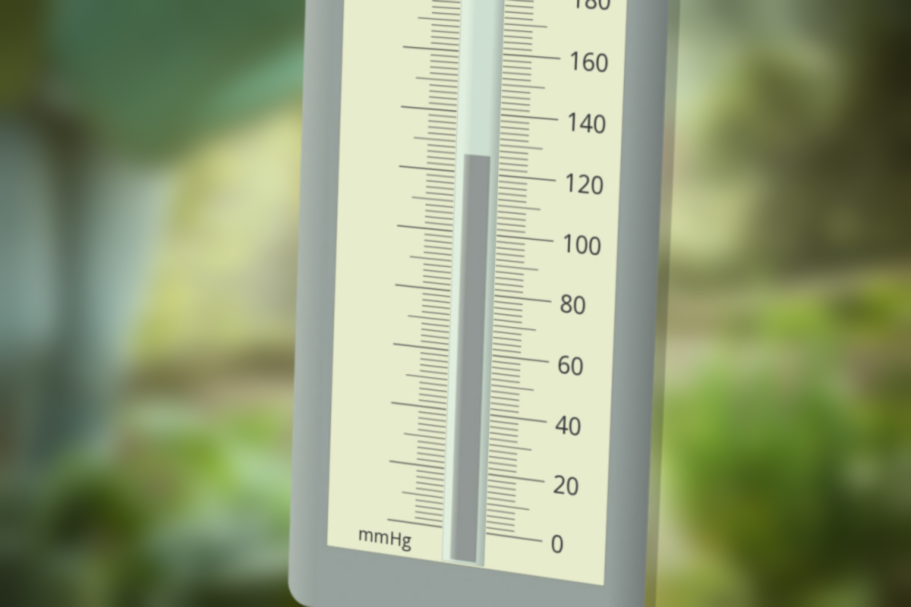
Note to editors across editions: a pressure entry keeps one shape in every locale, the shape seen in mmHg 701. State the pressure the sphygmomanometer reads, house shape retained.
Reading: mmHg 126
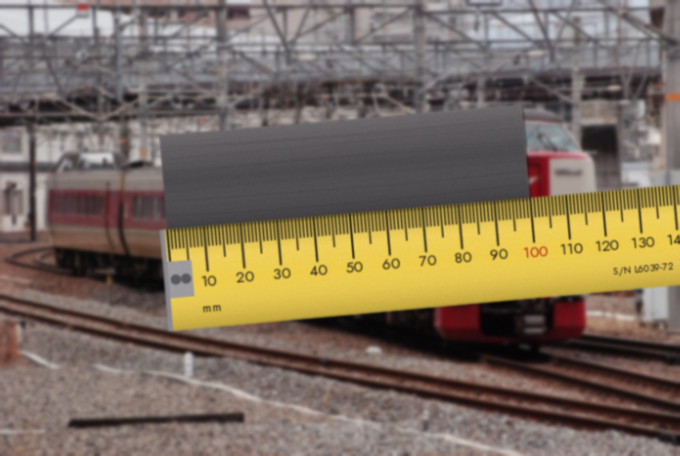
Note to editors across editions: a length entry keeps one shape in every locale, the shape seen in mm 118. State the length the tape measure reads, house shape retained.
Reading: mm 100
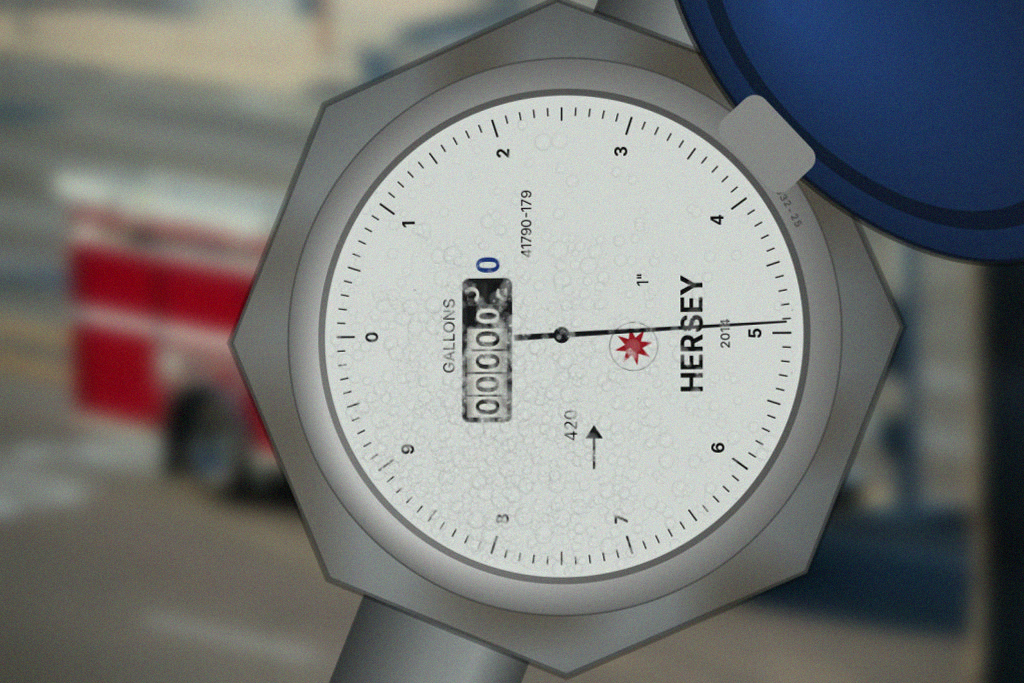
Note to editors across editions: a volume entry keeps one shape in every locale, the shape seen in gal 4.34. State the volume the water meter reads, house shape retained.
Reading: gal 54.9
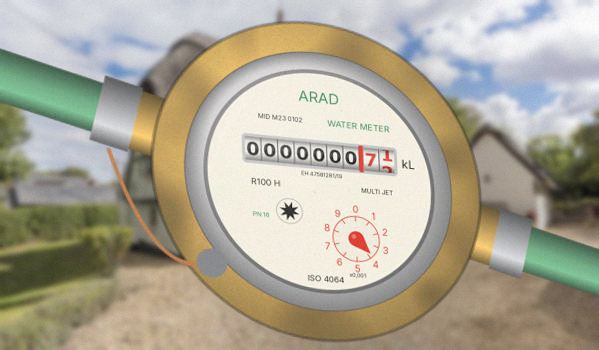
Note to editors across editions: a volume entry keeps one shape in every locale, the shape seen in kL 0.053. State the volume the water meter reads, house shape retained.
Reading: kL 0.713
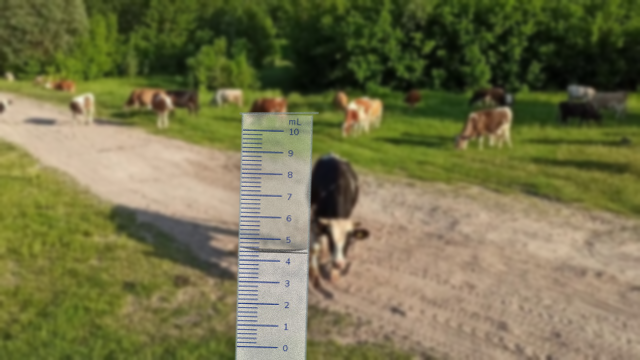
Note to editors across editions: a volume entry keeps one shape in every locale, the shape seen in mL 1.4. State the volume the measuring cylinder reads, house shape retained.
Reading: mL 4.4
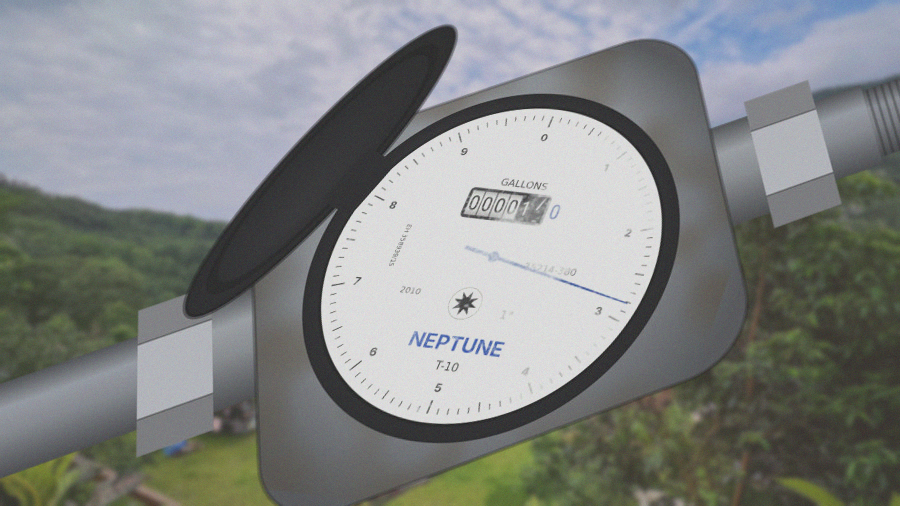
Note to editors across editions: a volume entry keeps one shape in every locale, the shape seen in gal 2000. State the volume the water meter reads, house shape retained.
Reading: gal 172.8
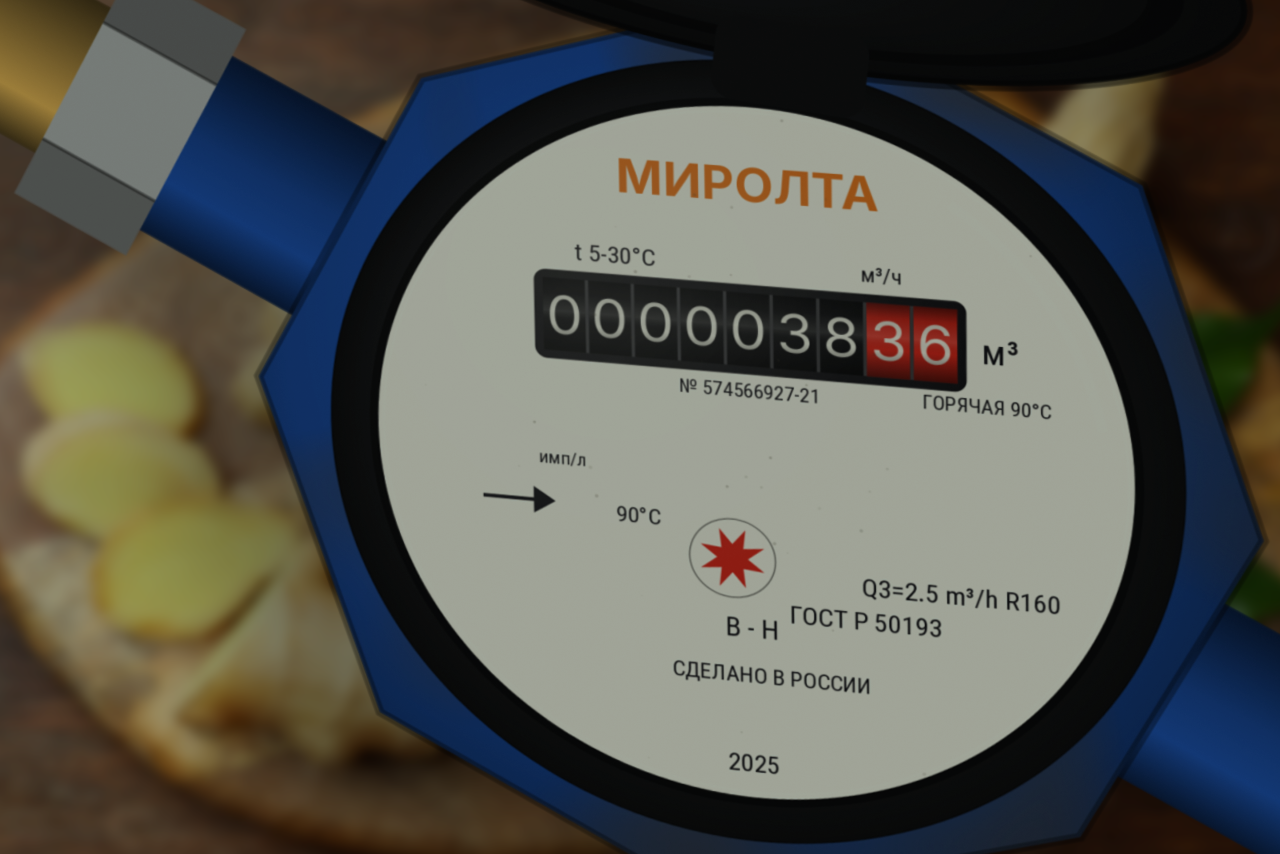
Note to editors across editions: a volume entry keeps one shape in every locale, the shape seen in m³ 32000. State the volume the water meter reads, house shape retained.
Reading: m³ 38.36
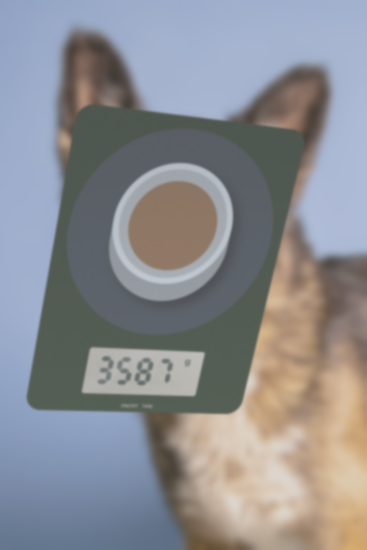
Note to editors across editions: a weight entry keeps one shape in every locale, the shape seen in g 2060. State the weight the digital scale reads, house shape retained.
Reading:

━━━

◆ Work to complete: Copy the entire listing above word for word, leaving out the pictures.

◆ Response to this task:
Note to editors across editions: a pressure entry keeps one shape in every locale, the shape seen in mmHg 701. State the pressure the sphygmomanometer reads, house shape retained.
Reading: mmHg 126
Note to editors across editions: a length entry keeps one shape in every locale, the shape seen in mm 118. State the length the tape measure reads, house shape retained.
Reading: mm 100
Note to editors across editions: a volume entry keeps one shape in every locale, the shape seen in gal 4.34. State the volume the water meter reads, house shape retained.
Reading: gal 54.9
Note to editors across editions: a volume entry keeps one shape in every locale, the shape seen in kL 0.053. State the volume the water meter reads, house shape retained.
Reading: kL 0.713
Note to editors across editions: a volume entry keeps one shape in every locale, the shape seen in mL 1.4. State the volume the measuring cylinder reads, house shape retained.
Reading: mL 4.4
Note to editors across editions: a volume entry keeps one shape in every locale, the shape seen in gal 2000. State the volume the water meter reads, house shape retained.
Reading: gal 172.8
Note to editors across editions: a volume entry keeps one shape in every locale, the shape seen in m³ 32000. State the volume the water meter reads, house shape retained.
Reading: m³ 38.36
Note to editors across editions: a weight entry keeps one shape in every locale, the shape seen in g 2060. State the weight the digital scale reads, house shape retained.
Reading:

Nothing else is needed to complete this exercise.